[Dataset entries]
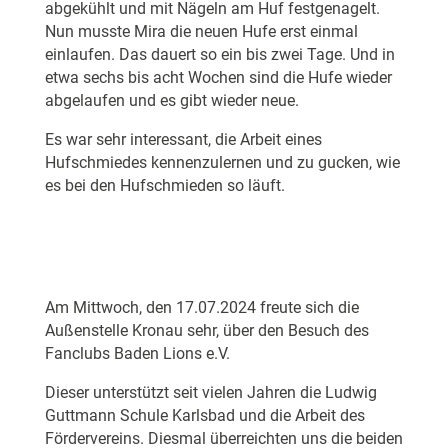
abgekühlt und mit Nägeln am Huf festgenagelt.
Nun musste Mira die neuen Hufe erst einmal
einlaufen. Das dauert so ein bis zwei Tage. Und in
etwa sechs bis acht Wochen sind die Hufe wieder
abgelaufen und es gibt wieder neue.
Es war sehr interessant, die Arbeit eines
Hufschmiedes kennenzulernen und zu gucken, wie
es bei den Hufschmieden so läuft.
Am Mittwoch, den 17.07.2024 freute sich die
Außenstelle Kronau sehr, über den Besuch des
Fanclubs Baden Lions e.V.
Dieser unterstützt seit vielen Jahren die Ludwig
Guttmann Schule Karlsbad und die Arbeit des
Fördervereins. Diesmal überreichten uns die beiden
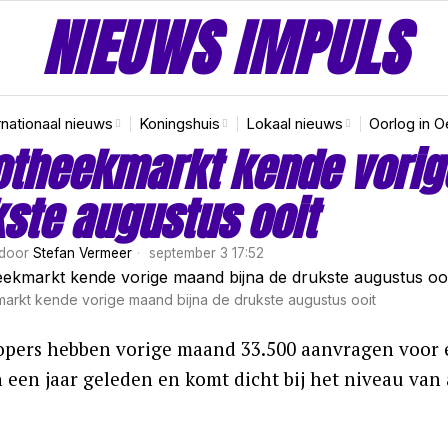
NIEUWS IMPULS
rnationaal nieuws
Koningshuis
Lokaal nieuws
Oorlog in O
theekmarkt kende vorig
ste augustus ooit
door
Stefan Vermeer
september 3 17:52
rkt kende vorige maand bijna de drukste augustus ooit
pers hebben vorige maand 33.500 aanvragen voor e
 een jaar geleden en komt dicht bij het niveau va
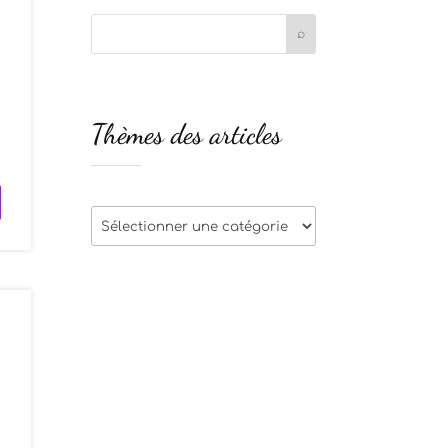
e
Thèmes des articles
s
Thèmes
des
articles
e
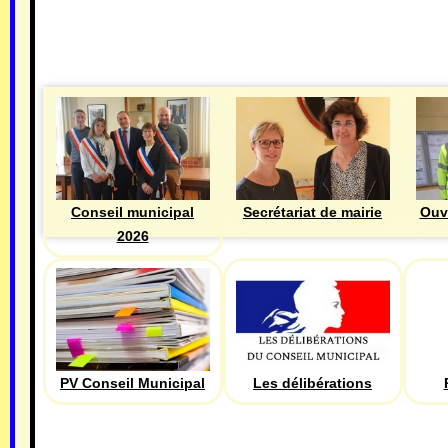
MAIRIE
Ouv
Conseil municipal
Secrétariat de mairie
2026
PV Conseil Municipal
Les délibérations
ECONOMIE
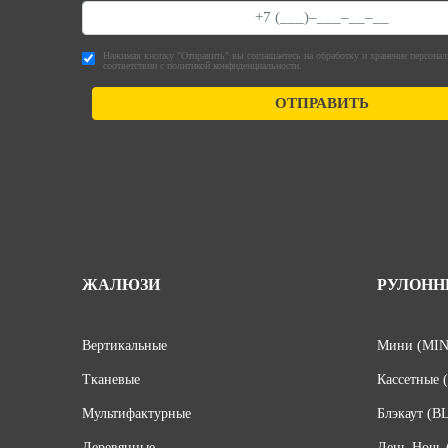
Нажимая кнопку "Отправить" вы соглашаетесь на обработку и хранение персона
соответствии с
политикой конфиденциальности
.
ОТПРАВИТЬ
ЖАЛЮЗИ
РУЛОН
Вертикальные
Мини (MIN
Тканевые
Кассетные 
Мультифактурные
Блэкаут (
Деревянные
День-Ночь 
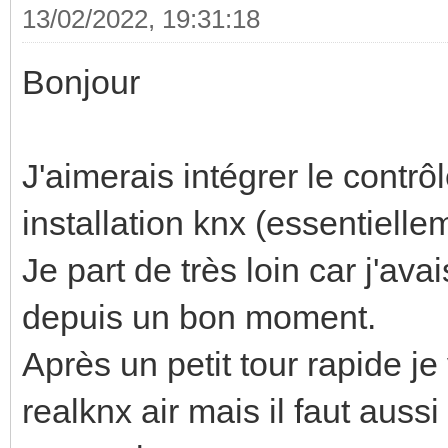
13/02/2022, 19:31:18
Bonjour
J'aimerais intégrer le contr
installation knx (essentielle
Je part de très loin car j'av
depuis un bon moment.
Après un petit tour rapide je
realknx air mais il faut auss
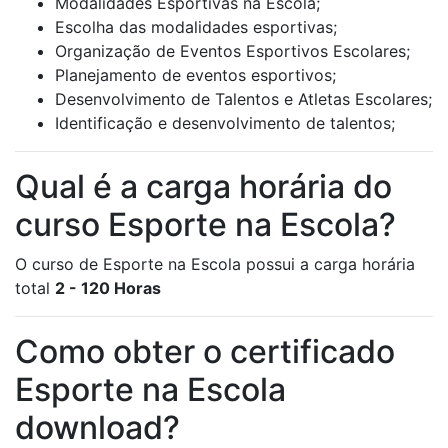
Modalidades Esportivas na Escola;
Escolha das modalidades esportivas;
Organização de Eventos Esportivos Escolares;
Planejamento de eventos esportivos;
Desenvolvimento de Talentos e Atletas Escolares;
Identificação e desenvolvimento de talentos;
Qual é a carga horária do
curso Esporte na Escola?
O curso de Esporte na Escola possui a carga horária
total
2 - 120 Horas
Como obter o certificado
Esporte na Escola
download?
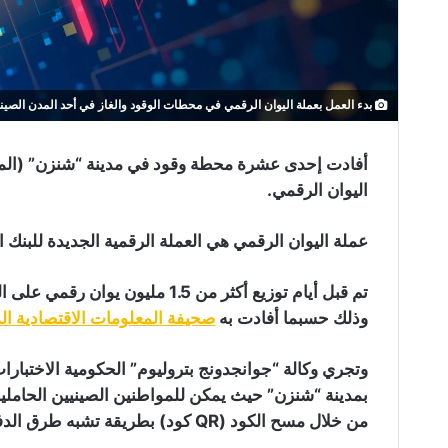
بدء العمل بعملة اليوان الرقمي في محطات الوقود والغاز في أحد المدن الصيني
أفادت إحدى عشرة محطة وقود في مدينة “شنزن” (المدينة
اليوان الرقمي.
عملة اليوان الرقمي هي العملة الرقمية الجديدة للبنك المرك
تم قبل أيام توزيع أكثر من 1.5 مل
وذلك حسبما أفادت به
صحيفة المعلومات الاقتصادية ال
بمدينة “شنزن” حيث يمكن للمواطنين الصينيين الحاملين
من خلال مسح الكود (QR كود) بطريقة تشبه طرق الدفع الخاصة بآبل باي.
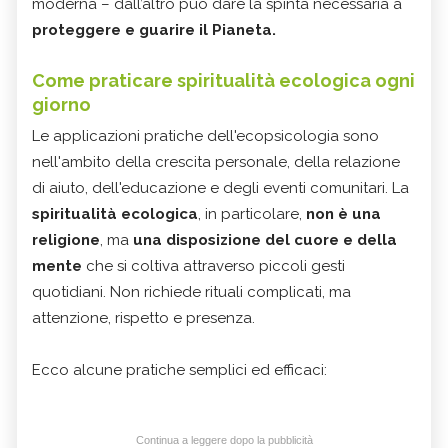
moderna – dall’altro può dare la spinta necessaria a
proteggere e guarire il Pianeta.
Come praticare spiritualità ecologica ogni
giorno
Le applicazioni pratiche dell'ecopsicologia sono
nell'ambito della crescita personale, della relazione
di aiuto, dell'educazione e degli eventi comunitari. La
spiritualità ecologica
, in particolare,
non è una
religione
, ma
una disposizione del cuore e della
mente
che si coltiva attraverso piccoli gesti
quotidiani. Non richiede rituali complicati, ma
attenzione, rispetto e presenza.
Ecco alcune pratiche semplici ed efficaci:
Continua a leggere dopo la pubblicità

--

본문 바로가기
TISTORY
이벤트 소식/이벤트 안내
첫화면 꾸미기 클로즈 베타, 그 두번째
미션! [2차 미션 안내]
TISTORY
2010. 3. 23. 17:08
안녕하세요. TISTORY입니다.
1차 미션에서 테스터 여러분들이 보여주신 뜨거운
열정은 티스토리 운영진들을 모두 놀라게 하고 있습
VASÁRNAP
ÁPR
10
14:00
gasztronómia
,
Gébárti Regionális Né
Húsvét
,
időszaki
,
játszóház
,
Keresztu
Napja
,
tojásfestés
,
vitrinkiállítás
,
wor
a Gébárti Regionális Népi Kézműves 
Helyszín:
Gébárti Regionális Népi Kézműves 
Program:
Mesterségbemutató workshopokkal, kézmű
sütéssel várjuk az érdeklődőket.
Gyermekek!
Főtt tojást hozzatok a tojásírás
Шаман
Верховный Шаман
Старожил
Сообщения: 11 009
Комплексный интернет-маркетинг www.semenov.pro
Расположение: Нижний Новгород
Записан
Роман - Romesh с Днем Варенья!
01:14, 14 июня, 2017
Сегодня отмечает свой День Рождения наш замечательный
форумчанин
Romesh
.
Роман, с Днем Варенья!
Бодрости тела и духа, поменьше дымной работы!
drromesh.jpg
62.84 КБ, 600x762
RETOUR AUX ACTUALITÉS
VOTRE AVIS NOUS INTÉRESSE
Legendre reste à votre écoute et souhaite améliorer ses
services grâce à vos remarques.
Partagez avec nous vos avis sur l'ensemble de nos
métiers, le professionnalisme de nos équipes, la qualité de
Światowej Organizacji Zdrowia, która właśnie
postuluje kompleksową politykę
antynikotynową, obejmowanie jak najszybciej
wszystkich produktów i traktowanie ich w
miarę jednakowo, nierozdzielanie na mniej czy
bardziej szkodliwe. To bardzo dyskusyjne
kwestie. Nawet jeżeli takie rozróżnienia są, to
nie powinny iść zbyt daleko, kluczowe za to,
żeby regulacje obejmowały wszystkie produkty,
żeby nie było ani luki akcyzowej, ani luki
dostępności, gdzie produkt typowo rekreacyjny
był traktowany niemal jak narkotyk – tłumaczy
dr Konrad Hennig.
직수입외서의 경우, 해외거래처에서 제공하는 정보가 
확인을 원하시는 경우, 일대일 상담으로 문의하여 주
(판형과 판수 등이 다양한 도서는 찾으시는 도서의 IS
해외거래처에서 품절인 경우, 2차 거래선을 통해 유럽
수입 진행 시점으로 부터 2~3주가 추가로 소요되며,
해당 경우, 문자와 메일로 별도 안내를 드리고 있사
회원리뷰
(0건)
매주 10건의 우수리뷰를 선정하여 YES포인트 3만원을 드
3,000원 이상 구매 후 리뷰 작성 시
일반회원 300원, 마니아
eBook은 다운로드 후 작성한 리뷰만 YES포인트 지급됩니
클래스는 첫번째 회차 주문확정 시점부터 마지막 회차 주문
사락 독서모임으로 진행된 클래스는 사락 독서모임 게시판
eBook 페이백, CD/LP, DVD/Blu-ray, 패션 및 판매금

Exercise description:
Copy out again the lines from the one containing "بدء العمل بعملة" through the one containing "Continua a leggere dopo la pubblicità", including both. Leave the pictures out of your copy.

Finished task:
بدء العمل بعملة اليوان الرقمي في محطات الوقود والغاز في أحد المدن الصيني
أفادت إحدى عشرة محطة وقود في مدينة “شنزن” (المدينة
اليوان الرقمي.
عملة اليوان الرقمي هي العملة الرقمية الجديدة للبنك المرك
تم قبل أيام توزيع أكثر من 1.5 مل
وذلك حسبما أفادت به
صحيفة المعلومات الاقتصادية ال
بمدينة “شنزن” حيث يمكن للمواطنين الصينيين الحاملين
من خلال مسح الكود (QR كود) بطريقة تشبه طرق الدفع الخاصة بآبل باي.
moderna – dall’altro può dare la spinta necessaria a
proteggere e guarire il Pianeta.
Come praticare spiritualità ecologica ogni
giorno
Le applicazioni pratiche dell'ecopsicologia sono
nell'ambito della crescita personale, della relazione
di aiuto, dell'educazione e degli eventi comunitari. La
spiritualità ecologica
, in particolare,
non è una
religione
, ma
una disposizione del cuore e della
mente
che si coltiva attraverso piccoli gesti
quotidiani. Non richiede rituali complicati, ma
attenzione, rispetto e presenza.
Ecco alcune pratiche semplici ed efficaci:
Continua a leggere dopo la pubblicità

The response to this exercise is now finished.